> **PROBLEM DESCRIPTION**
Your answer must consist solely of the lines from the start of the entries below through the line with "there are many", unchanged.

BEGIN RECORDS FOR PROCESSING

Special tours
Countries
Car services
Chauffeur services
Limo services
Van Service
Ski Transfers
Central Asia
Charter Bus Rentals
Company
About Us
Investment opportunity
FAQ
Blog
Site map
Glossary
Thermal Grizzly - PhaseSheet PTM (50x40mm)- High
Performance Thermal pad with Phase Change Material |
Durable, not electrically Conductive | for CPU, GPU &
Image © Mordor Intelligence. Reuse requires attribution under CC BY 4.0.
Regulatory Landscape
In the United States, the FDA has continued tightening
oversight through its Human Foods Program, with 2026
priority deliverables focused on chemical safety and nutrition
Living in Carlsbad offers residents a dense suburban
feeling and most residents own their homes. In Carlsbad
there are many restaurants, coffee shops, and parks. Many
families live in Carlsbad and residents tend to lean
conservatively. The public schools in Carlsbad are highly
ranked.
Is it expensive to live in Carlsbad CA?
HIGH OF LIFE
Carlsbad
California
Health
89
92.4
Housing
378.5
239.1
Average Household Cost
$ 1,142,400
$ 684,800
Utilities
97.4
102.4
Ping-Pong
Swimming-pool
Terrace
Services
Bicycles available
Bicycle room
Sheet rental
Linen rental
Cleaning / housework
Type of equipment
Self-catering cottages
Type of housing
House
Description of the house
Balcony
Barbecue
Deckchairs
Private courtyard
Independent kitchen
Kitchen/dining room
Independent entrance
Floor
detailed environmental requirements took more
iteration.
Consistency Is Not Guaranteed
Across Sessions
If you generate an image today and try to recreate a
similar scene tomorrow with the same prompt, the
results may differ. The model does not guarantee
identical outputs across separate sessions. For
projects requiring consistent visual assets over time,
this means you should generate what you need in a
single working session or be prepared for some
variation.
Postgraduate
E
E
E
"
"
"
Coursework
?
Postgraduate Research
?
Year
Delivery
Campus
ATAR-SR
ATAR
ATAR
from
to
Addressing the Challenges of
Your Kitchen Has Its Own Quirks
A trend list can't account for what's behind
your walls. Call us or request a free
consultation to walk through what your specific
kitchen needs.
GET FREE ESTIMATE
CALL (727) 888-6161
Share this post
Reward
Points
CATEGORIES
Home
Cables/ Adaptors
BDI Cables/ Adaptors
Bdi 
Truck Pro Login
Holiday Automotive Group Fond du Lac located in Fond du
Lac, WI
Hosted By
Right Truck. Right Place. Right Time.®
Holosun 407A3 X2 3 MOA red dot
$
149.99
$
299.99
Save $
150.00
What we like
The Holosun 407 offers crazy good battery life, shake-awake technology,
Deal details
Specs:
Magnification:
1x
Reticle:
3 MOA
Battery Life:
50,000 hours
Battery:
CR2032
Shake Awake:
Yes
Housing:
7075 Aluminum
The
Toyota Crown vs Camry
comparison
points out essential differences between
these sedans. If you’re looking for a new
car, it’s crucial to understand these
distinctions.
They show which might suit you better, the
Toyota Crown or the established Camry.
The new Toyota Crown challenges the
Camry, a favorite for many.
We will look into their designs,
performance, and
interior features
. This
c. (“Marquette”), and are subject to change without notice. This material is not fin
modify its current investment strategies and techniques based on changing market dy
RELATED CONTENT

END RECORDS FOR PROCESSING

> **WRITTEN RESPONSE**
Special tours
Countries
Car services
Chauffeur services
Limo services
Van Service
Ski Transfers
Central Asia
Charter Bus Rentals
Company
About Us
Investment opportunity
FAQ
Blog
Site map
Glossary
Thermal Grizzly - PhaseSheet PTM (50x40mm)- High
Performance Thermal pad with Phase Change Material |
Durable, not electrically Conductive | for CPU, GPU &
Image © Mordor Intelligence. Reuse requires attribution under CC BY 4.0.
Regulatory Landscape
In the United States, the FDA has continued tightening
oversight through its Human Foods Program, with 2026
priority deliverables focused on chemical safety and nutrition
Living in Carlsbad offers residents a dense suburban
feeling and most residents own their homes. In Carlsbad
there are many restaurants, coffee shops, and parks. Many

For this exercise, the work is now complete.